Robert McCormick Adams (1926-2018) served as the ninth Secretary of the Smithsonian Institution from 1984 to 1994. He succeeded S. Dillon Ripley who had overseen a period of remarkable expansion from 1964 to 1984. Dr. Adams consolidated that growth, focused on the Institution’s academic core, and guided the Institution towards more diversity and inclusiveness by ensuring the repatriation of Native American remains, bringing the National Museum of the American Indian under the Smithsonian, creating the Smithsonian Early Enrichment Center (a museum-based daycare for staff children), strengthening all educational programs, and creating a Cultural Education Committee. The CEC focused on educational programs, diversity at all levels of the Institution, and sensitivity to cultural pluralism in exhibit programs and public outreach.
Other accomplishments included overseeing construction of the Quadrangle, Mathias Center at the Smithsonian Environmental Research Center, and the Tupper Center at the Smithsonian Tropical Research Institute, as well as creating the National Postal Museum. Adams pushed the Institution to move into newer research fields, such as molecular biology by reorganizing research units, and he participated actively in the intellectual life of the Institution. He also experimented with new ways to reach the public – encouraging the use of information technology and using new approaches to exhibitions.

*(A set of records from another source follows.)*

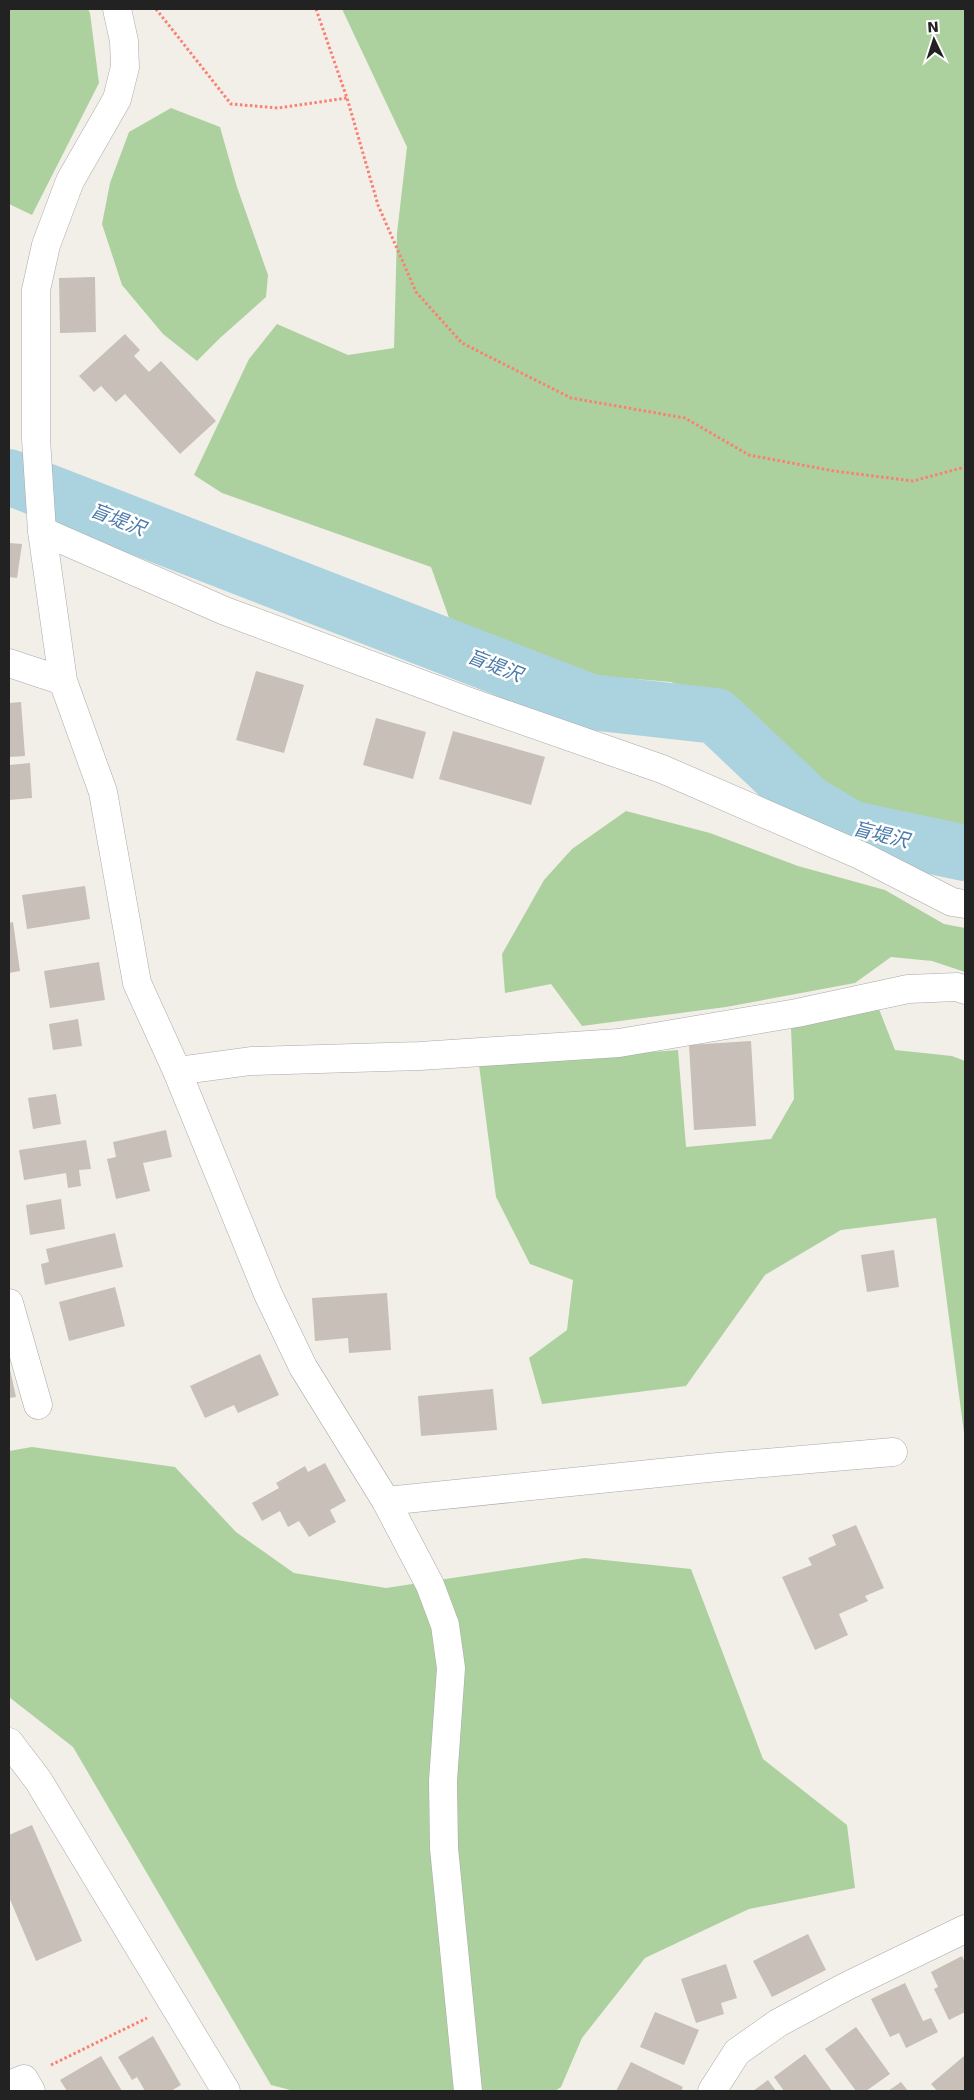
<svg xmlns="http://www.w3.org/2000/svg" width="974" height="2100" viewBox="0 0 974 2100" font-family="'DejaVu Sans','Noto Sans JP',sans-serif">
<style>
.forest{fill:#add19e}
.lines{fill:none;stroke-linecap:round;stroke-linejoin:round}
.river{stroke:#aad3df;stroke-width:56}
.building{fill:#c7bfb8}
.street-casing{stroke:#a9a9a9;stroke-width:29}
.path{stroke:#fa8072;stroke-width:3;stroke-dasharray:2.5 2.5;stroke-linecap:butt}
.street{stroke:#fff;stroke-width:28}
.labels{text-anchor:middle;stroke-width:5;stroke-linejoin:round;paint-order:stroke}
.water-label{font-size:19px;font-style:italic;fill:#4a7aab;stroke:#fff}
</style>
<rect width="100%" height="100%" fill="#f2efe9"/>
<path class="forest" d="M9,9H88L90,13L99,83L32,215L9,204Z
M342,9H965V834L851,806L741,712L671,682L575,674L453,629L431,567L222,493L194,475L249,359L277,324L348,355L394,348L397,233L407,147Z
M171,108L220,127L237,187L268,275L266,297L220,338L197,361L163,334L122,285L102,224L110,183L129,132Z
M626,811L710,833L798,866L885,890L944,924L965,928V972L932,961L891,957L855,983L726,1007L582,1026L551,984L505,993L502,954L544,880L572,849Z
M879,1009L895,1050L952,1056L965,1061V1441L936,1218L841,1230L765,1275L686,1386L542,1404L529,1358L567,1330L573,1280L530,1264L496,1197L479,1065L678,1050L686,1147L771,1139L794,1099L791,1028Z
M32,1447L175,1467L236,1532L294,1573L386,1588L585,1558L691,1569L763,1759L847,1825L855,1888L749,1909L645,1958L582,2038L561,2087L555,2091H294L271,2085L73,1747L9,1697V1451Z"/>
<g class="lines">
<path class="river" d="M9,477L590,702L716,716L808,803L852,829L965,853"/>
</g>
<path class="building" d="M95,277L96,332L60,333L59,278Z
M125,334L140,350L134,356L149,372L161,361L216,421L180,454L125,394L116,402L101,386L94,392L79,376Z
M9,543L22,544L17,578L9,577Z
M256,671L304,685L284,753L236,740Z
M21,702L25,756L9,757V703Z
M376,718L426,732L413,779L363,765Z
M453,731L545,757L531,805L439,779Z
M30,763L32,798L9,800V765Z
M85,886L90,919L27,929L22,895Z
M13,922L20,971L9,973V923Z
M99,962L105,1000L50,1008L44,971Z
M78,1019L82,1046L53,1050L49,1024Z
M751,1041L756,1126L694,1130L689,1045Z
M56,1094L61,1124L33,1129L28,1098Z
M166,1130L172,1157L143,1163L150,1191L116,1199L107,1159L116,1157L113,1142Z
M86,1140L91,1169L79,1170L81,1186L68,1188L66,1173L24,1180L19,1150Z
M61,1199L65,1229L30,1235L26,1205Z
M115,1233L123,1267L45,1285L41,1264L49,1262L46,1249Z
M894,1250L899,1287L867,1292L861,1255Z
M115,1287L125,1326L69,1341L59,1302Z
M387,1293L391,1350L349,1353L348,1338L315,1341L312,1298Z
M260,1354L279,1395L238,1413L234,1405L205,1418L190,1386Z
M9,1365L16,1397L9,1398Z
M493,1389L497,1430L421,1436L418,1396Z
M325,1463L346,1501L330,1510L336,1522L309,1537L299,1521L288,1527L280,1511L262,1521L252,1503L279,1488L276,1483L305,1466L308,1472Z
M856,1525L884,1588L865,1596L868,1601L839,1614L848,1635L815,1650L782,1577L812,1565L808,1558L836,1545L832,1535Z
M32,1825L82,1941L36,1961L9,1897V1835Z
M808,1934L826,1970L772,1997L753,1961Z
M962,1956L965,1962V2012L949,2020L934,1989L938,1987L931,1972Z
M726,1964L737,1998L721,2003L724,2014L696,2023L681,1979Z
M905,1983L923,2021L931,2018L938,2032L906,2048L899,2033L890,2037L871,1999Z
M655,2012L699,2030L684,2065L640,2047Z
M856,2027L890,2074L866,2091H856L825,2049Z
M153,2036L181,2085L171,2091H145L137,2077L132,2080L118,2057Z
M805,2054L832,2091H784L774,2077Z
M101,2056L122,2091H67L60,2080Z
M964,2056L965,2058V2091H937L931,2084Z
M631,2062L683,2087L681,2091H616Z
M768,2080L776,2091H753Z
M901,2082L908,2091H888Z"/>
<g class="lines">
<g class="street-casing">
<path id="street" d="M117,9L124,41L125,67L117,99L70,181L46,245L36,290V439L42,531L63,681L103,792L137,983L177,1071L268,1294L303,1367L386,1501L430,1585L445,1625L451,1668L443,1781L444,1848L468,2091
M42,531L225,611L470,702L662,769L862,856L952,902L965,904
M9,663L63,681
M177,1071L251,1061L420,1056L619,1043L797,1013L908,989L957,987L965,990
M9,1303L38,1405
M386,1501L718,1467L893,1452
M9,1742L38,1780L226,2091
M9,2085L24,2079L31,2091
M712,2091L737,2052L778,2023L847,1986L965,1929"/>
</g>
<path class="path" d="M156,9L231,104L278,108L347,98
M316,9L347,98L378,205L416,292L462,343L571,398L685,418L749,455L834,471L913,481L965,467
M51,2065L147,2018"/>
<use href="#street" class="street"/>
</g>
<g class="labels">
<g class="water-label">
<text transform="translate(118 519) rotate(21)" y="7">盲堤沢</text>
<text transform="translate(495 665) rotate(21)" y="7">盲堤沢</text>
<text transform="translate(881 834) rotate(14)" y="7">盲堤沢</text>
</g>
</g>
<rect width="974" height="2100" fill="none" stroke="#222222" stroke-width="20"/>
<g transform="translate(934 40) rotate(356)" stroke="#ffffff" stroke-width="4" paint-order="stroke">
<path d="M0-4L9 19L0 12L-9 19Z" fill="#222222"/>
<text y="-8" font-size="14" font-weight="bold" text-anchor="middle" fill="#222222">N</text>
</g>
</svg>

He created an Experimental Gallery that used new exhibit techniques and addressed nontraditional topics, such as homelessness.
Adams had received the Ph.B., A.M., and Ph.D. from the University of Chicago. He joined that University’s faculty in 1955, shortly before completing his dissertation. An archeologist intrigued by the environmental, urban, and techo-economic history of the Middle East, he made significant intellectual and methodological contributions to the field. His pioneering field work on settlement patterns in the Middle East asked new questions about the dynamics between natural environments and human societies, with each affecting the other. Using new techniques in aerial photography to study historical geography, Adams reshaped views of the interactive relationships between our physical and social worlds. Adams became director of the University’s Oriental Institute in 1962-1968 and 1981-1983, Dean 1970-1974, 1979-1980 and Provost from 1982 to 1984.
After being named Smithsonian Secretary Emeritus in 1994, Adams joined the faculty at the University of California at San Diego to continue his research into Middle Eastern settlement pattens using new data from satellite imagery. Robert McCormick Adams, died Saturday, January 27, in Chula Vista, California at the age of 91.